Domty set to enter baked goods market

Domty set to enter baked goods market

Arabian Food Industries Company Domty, the Egypt-based cheese maker, saw its profits fall in the first nine months of 2015, as the company, hit by foreign exchange issues, decided not to fully pass on price increases to consumers.

Domty booked net profit of EGP54.9m (US$68.2m) for the period to the end of September, down 43.7% on a year earlier. Operating income slid 35.6% to EGP100.5m.

The company saw its revenues rise 18.6% to EGP1.24bn but said the weakening of the Egyptian pound and the lack of foreign currency supply through official channels hit its earnings.

Vice chairman and deputy managing director Mohamed Omar El Damaty said: "A severe shortage in foreign currency availability followed by an almost complete halt in FX supply through official channels weighed heavily on our profitability during the third quarter, especially as we opted not to fully pass on price increases to consumers. Instead, our strategy during the quarter was to defend our leading market position in our primary white cheese segment, the result of which was a 30% year-on-year growth in the segment despite fierce competition in the market and an unprecedented increase in marketing spend across the industry."

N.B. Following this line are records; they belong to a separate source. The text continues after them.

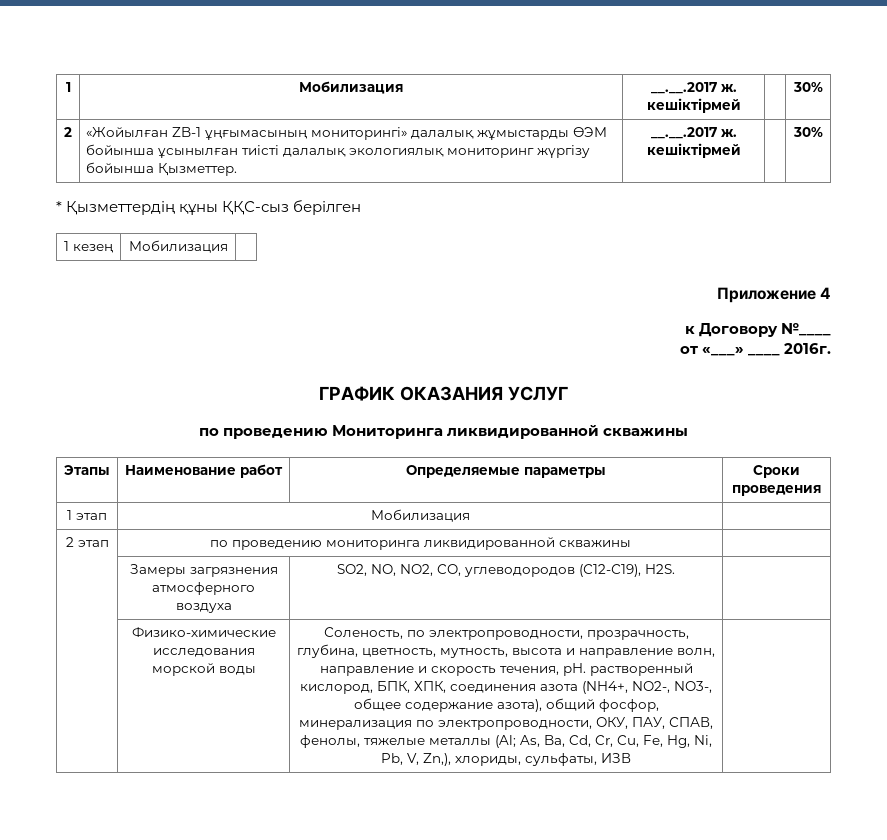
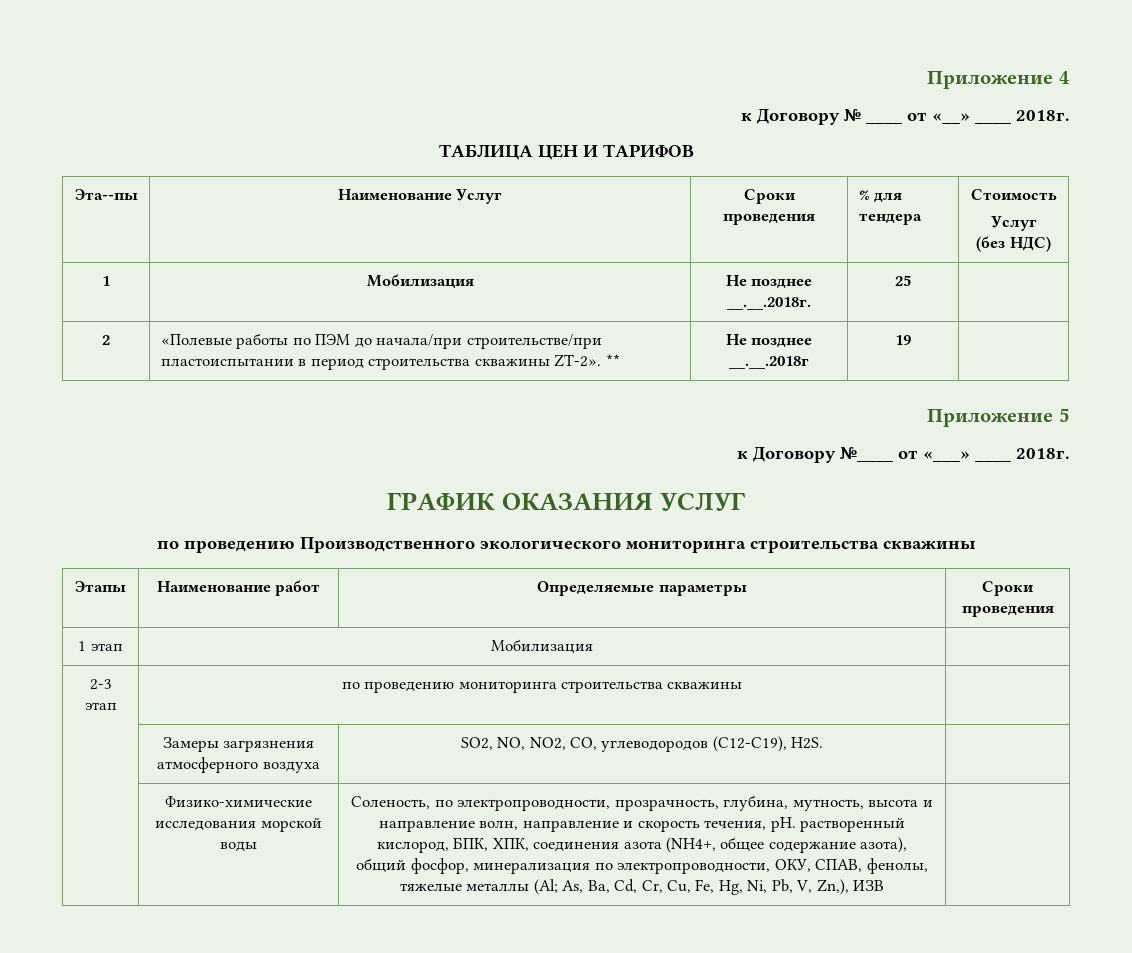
[65,82,71,92] [299,81,403,94] [650,82,737,94] [646,98,741,113] [792,82,823,92] [64,127,72,137] [86,127,608,140] [86,144,591,158] [86,162,238,176] [650,127,737,139] [646,143,741,158] [792,127,823,137] [56,200,362,215] [64,241,113,253] [128,240,228,253] [716,287,832,303] 1 | Мобилизация | __.__.2017 ж. кешіктірмей | | 30% // 2 | «Жойылған ZB-1 ұңғымасының мониторингі» далалық жұмыстарды ӨЭМ бойынша ұсынылған тиісті далалық экологиялық мониторинг жүргізу бойынша Қызметтер. | __.__.2017 ж. кешіктірмей | | 30% // * Қызметтердің құны ҚҚС-сыз берілген // 1 кезең | Мобилизация | // Приложение 4 -> [927,71,1070,89] [741,109,861,125] [866,121,902,124] [907,112,1011,124] [1016,110,1070,121] [438,144,694,160] [74,189,138,200] [337,189,503,204] [743,189,796,204] [723,213,815,225] [858,190,903,203] [858,213,922,225] [970,189,1057,200] [990,216,1037,231] [976,236,1051,252] [102,276,110,286] [366,274,474,289] [725,275,813,289] [727,297,811,310] [895,275,911,286] [102,335,110,345] [160,333,602,349] [160,354,620,370] [725,334,813,348] [729,356,809,369] [895,335,911,345] [927,408,1070,427] Приложение 4 // к Договору № ____ от «__» ____ 2018г. // ТАБЛИЦА ЦЕН И ТАРИФОВ // Эта--пы | Наименование Услуг | Сроки проведения | % для тендера | Стоимость // Услуг // (без НДС) // 1 | Мобилизация | Не позднее __.__.2018г. | 25 | // 2 | «Полевые работы по ПЭМ до начала/при строительстве/при пластоиспытании в период строительства скважины ZT-2». ** | Не позднее __.__.2018г | 19 | // Приложение 5
(831, 329) // -> (893, 454) none
[783,343,831,354] 2016г. -> [1016,448,1070,459] 2018г.
[332,425,600,439] Мониторинга ликвидированной -> [299,537,879,553] Производственного экологического мониторинга строительства
[65,537,74,547] 2 -> [89,679,112,690] 2-3
[423,537,555,550] ликвидированной -> [560,681,663,693] строительства
[362,648,436,657] цветность, -> (789, 803) none
[632,681,712,693] NO2-, NO3-, -> (716, 845) none
[632,717,665,729] ПАУ, -> (811, 865) none
[455,753,597,766] хлориды, сульфаты, -> (849, 887) none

Domty did push through some price increases in the third quarter. For example, the company pushed up the price of cheese sold in a carton pack by 13.2%, cheese sold in a plastic tub by 8.4% and prices on mozzarella by 2%.

El Damaty said the 36% rise in revenue Domty saw in the third quarter had brought the company "closer to achieving our target of 20% growth" for the year as a whole despite a fall in export volumes amid "economic and political challenges affecting our neighbouring markets."

He added: "We view the recent float of the Egyptian pound as a step in the right direction - one that will reflect positively on our business in the medium and long term. We remain confident in the fundamentals of our market, with consumer demand strong enough to absorb over time the anticipated inflationary pressure and with room for increased production capacity and new product offerings. We have already increased our prices by some 30% starting 4Q16 to better reflect the reality of a flexible exchange rate, with further increases being largely dependent on how the FX market will adapt over the coming period. Meanwhile, we are pushing ahead with our expansion into the baked goods market while at the same exploring opportunities in the yellow cheese segment."